A cholesteatoma is a benign growth behind the eardrum caused by trapped skin cells and keratin. Normally, these skin cells are shed during ear cleaning, but if they penetrate the eardrum, they can accumulate and form a cholesteatoma. This growth can cause serious ear damage if left untreated.

If untreated, a cholesteatoma can erode the ossicles causing hearing loss, and may spread to the mastoid or inner ear leading to permanent hearing damage. Serious complications include facial paralysis, hydrocephalus, meningitis, or a brain abscess, all of which require prompt medical intervention.

Treatment aims first to control infection and prevent bone damage, with hearing restoration being secondary. Small cholesteatomas may be cleaned microscopically during an office visit, while advanced cases often require surgical procedures such as mastoidectomy to remove the growth and infection from the mastoid bone.

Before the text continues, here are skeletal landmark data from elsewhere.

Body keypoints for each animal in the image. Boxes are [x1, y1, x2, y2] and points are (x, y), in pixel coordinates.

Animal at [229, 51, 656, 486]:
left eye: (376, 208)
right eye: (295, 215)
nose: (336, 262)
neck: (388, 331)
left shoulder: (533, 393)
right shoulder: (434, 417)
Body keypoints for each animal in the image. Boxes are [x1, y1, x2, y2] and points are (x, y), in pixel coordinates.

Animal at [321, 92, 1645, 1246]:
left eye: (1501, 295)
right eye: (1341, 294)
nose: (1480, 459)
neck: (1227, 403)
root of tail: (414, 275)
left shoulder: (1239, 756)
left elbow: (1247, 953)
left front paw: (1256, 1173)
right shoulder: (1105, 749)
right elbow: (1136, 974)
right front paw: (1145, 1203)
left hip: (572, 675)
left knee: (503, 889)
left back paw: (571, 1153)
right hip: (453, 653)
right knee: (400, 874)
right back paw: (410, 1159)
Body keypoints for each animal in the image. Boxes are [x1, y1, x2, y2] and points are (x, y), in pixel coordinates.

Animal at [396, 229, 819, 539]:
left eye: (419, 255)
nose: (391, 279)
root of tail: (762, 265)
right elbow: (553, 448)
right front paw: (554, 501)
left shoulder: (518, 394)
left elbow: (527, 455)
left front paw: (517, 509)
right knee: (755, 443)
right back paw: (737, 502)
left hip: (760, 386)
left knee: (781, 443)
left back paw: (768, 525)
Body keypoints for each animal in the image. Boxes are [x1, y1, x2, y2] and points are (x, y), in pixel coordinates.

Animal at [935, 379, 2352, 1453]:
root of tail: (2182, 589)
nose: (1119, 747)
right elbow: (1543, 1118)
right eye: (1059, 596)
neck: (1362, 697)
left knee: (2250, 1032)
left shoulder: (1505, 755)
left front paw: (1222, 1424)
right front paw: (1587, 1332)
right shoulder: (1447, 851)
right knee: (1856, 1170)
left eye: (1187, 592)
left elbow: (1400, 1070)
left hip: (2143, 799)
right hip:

The primary surgery for cholesteatoma removal is mastoidectomy, which removes the cholesteatoma and infected tissue from the mastoid bone. Additional procedures like tympanoplasty may be performed to reconstruct the eardrum, and ossicular reconstruction may replace damaged middle ear bones with prosthetics to help restore hearing.

Cholesteatomas can recur even after surgical removal. Diligent post-surgical follow-up is essential to monitor healing and detect any regrowth early. Additional surgery may be necessary to ensure complete removal and prevent further complications.

While hearing restoration is a secondary goal, surgical procedures such as ossicular reconstruction can help improve hearing by replacing eroded middle ear bones with prosthetics. However, the primary aim is to control infection and prevent further damage to preserve existing hearing.